- **WHAT TO DO**
Every line of the listing below is to be repeated exactly; the pictures stay out.

- **GIVEN DATA**

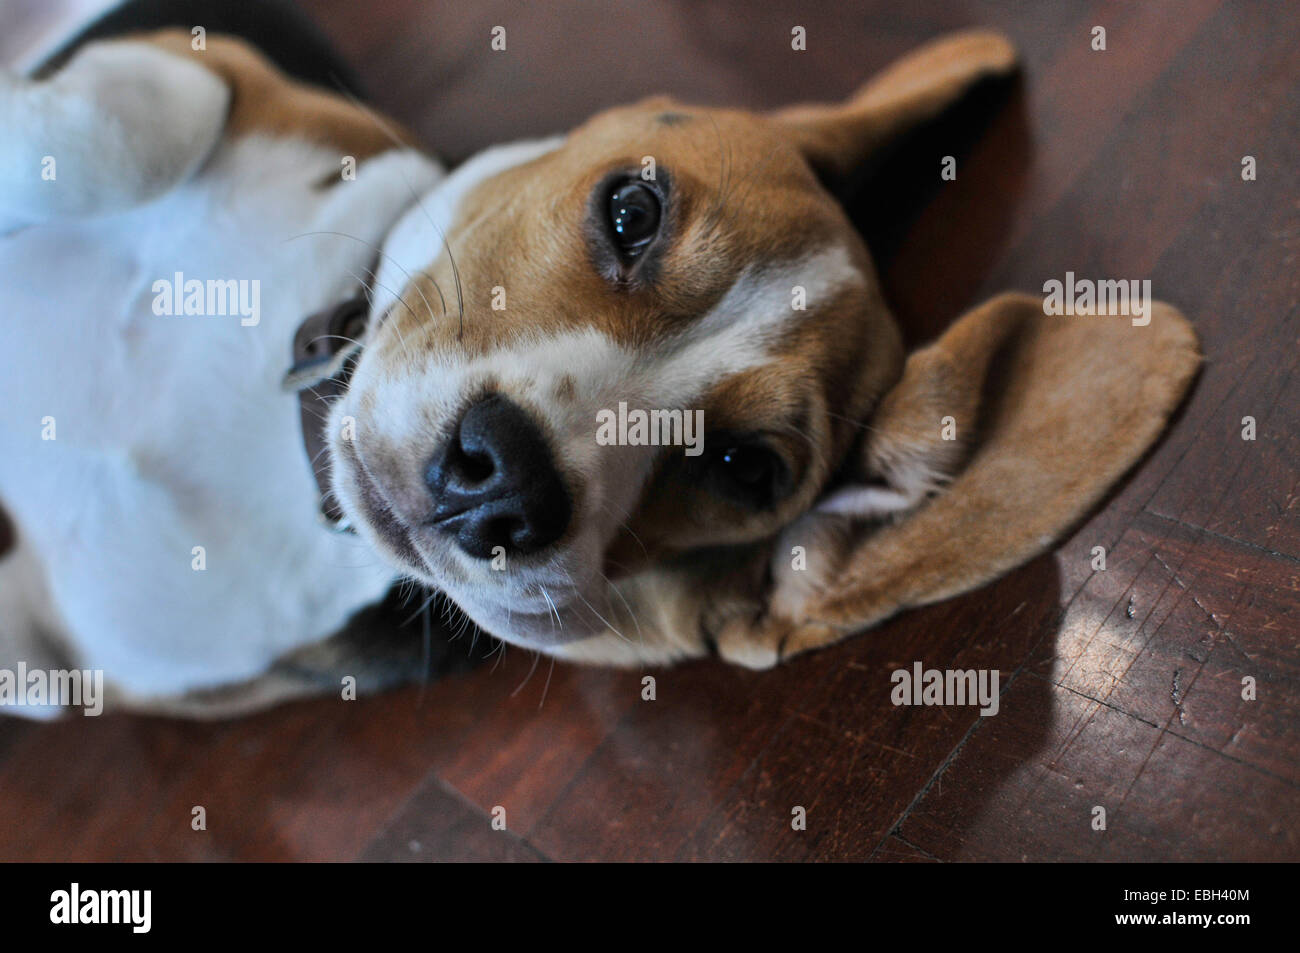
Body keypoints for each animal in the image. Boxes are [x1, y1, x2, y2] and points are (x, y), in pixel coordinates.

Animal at [0, 11, 1196, 717]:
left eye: (744, 469)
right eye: (632, 210)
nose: (499, 482)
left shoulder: (86, 671)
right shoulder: (215, 70)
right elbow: (118, 132)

- **RESPONSE TO THIS TASK**
Body keypoints for each animal in the image. Boxes are [x1, y1, x2, y2] and points are (x, y), in pixel coordinates.

Animal at [0, 11, 1196, 717]:
left eye: (744, 469)
right eye: (632, 210)
nose: (499, 482)
left shoulder: (86, 671)
right shoulder: (215, 70)
right elbow: (118, 132)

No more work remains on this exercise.